Paper | Multimodal Data Representation | Introducing Physics Information |
---|---|---|
Physics-Driven Diffusion Models for Impact Sound Synthesis from Videos [Su et al, 2023] | Independent: Focus on including complementary information for Visual Data vs Physics Prior. | Observational Bias, Physics Property: Estimate of Sound Properties based on Training Data. |
Generating Physically Realistic and Directable Human Motions from Multi-modal Inputs [Shrestha et al, 2025] | Independent but Unified Framework: Each modality is mapped to the same space through independent, pre-trained encoders. | Learning Bias, Governing Equation: Energy Cost; Learning Bias, Physics Simulator |
Unsupervised Physics-Informed Disentanglement of Multimodal Data [Walker et al, 2024] | Fusion: Each modality is mapped to the same space through independent encoders. Then, Product-of-Experts fusion is applied. | Inductive Bias, Governing Equation: The neural network setup relies on assumptions about the physical system. |
Conclusion
Motivation and Problem Statement
While physics-informed multimodal networks are not widely used yet, we have found several works demonstrating their advantages for data-efficient and physically plausible models. In particular, [Su et al., 2023] demonstrate that physics priors reduce the need for a detailed mathematical description of the incoming data, thus scaling well for raw video datasets. [Shrestha et al., 2025] show how a physics simulator can be effectively integrated into a deep-learning model through reinforcement learning, with the intention of keeping the predictions physically plausible. They also exemplify how physics constraints can be introduced as an additional component in a loss function, emulating multi-task learning. Finally, we have seen how [Walker et al., 2024] introduce an inductive bias in a variational autoencoder's expert Neural ODE decoder to facilitate the disentanglement of multimodal data.
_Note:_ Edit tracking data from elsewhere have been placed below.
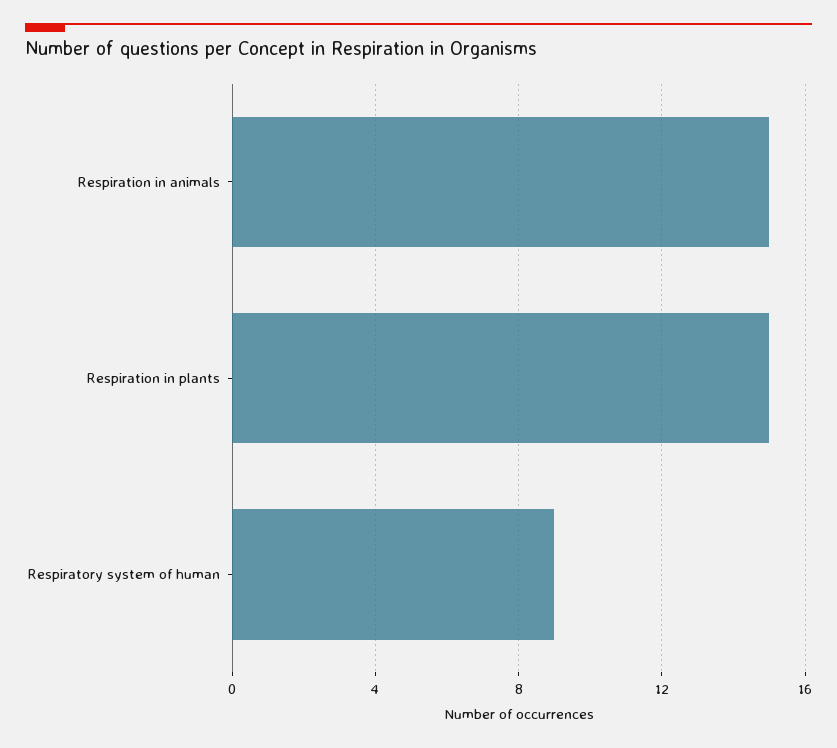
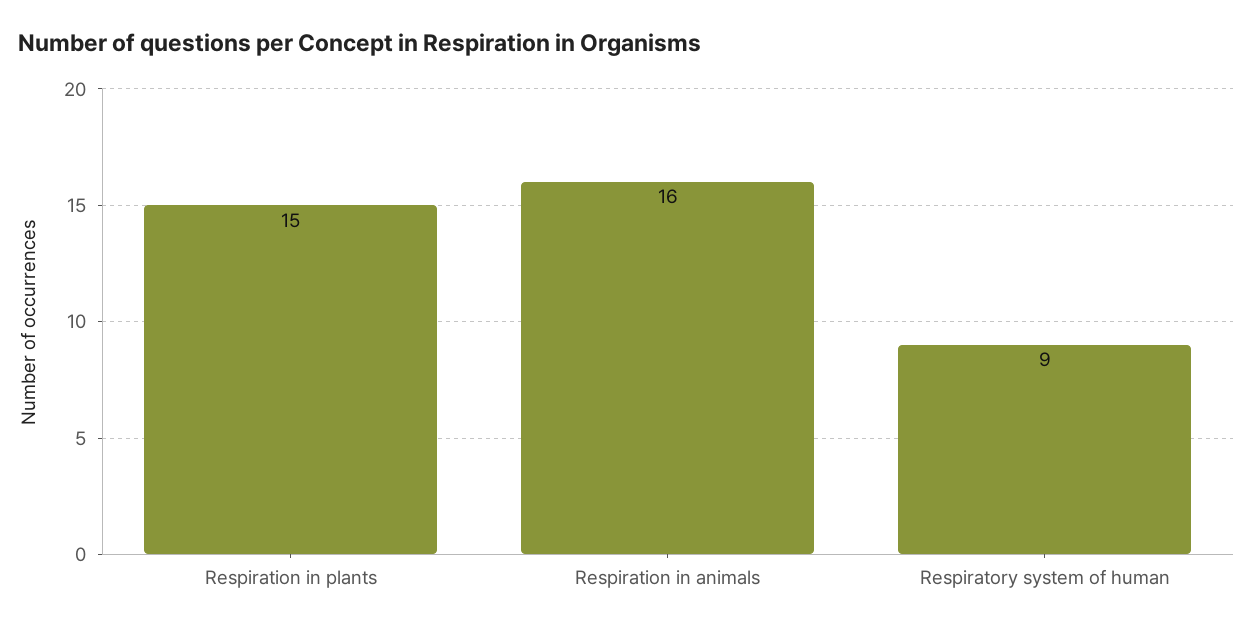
  {
-   "Respiration in animals": 15,
+   "Respiration in animals": 16,
    "Respiration in plants": 15,
    "Respiratory system of human": 9
  }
Remaining Challenges and Limitations
Despite the promising results, we shouldn't forget that all previously presented models lack a conceptual understanding of physics. This results in several limitations. For example, the physics information is often introduced as a soft constraint, but the model gives no hard guarantees for correctness. Complex systems cannot be modeled easily: we can only introduce a limited number of equations in the composite loss function, as multi-task learning doesn't automatically scale to many tasks. On the other hand, physics simulators can model complex systems, but training via these is quite expensive. Scaling is problematic not only at the system complexity level but also at the neural network size level, as PINN-like networks suffer from vanishing gradient problems [Gnanasambandam et al., 2022]. Data scarcity is another challenge: especially in the medical domain, collecting multimodal datasets for training and evaluation is difficult due to data protection laws, etc. Last but not least, we should mention that evaluating physics consistency is challenging by itself and often cannot be done without human feedback.
Future Works and Open Questions
We can certainly say that exploiting physics information specifically for multimodal modeling is underexplored, and we expect more work to come out in the near future. Whether the existing approaches will dominate is not certain, though: it could be that this problem will rather be solved by scaling up models and training data, effectively building physics-aware foundation models as it happened for language- and vision-language models (see [Herde et al., 2024]'s work for example for building foundation models for partial differential equations).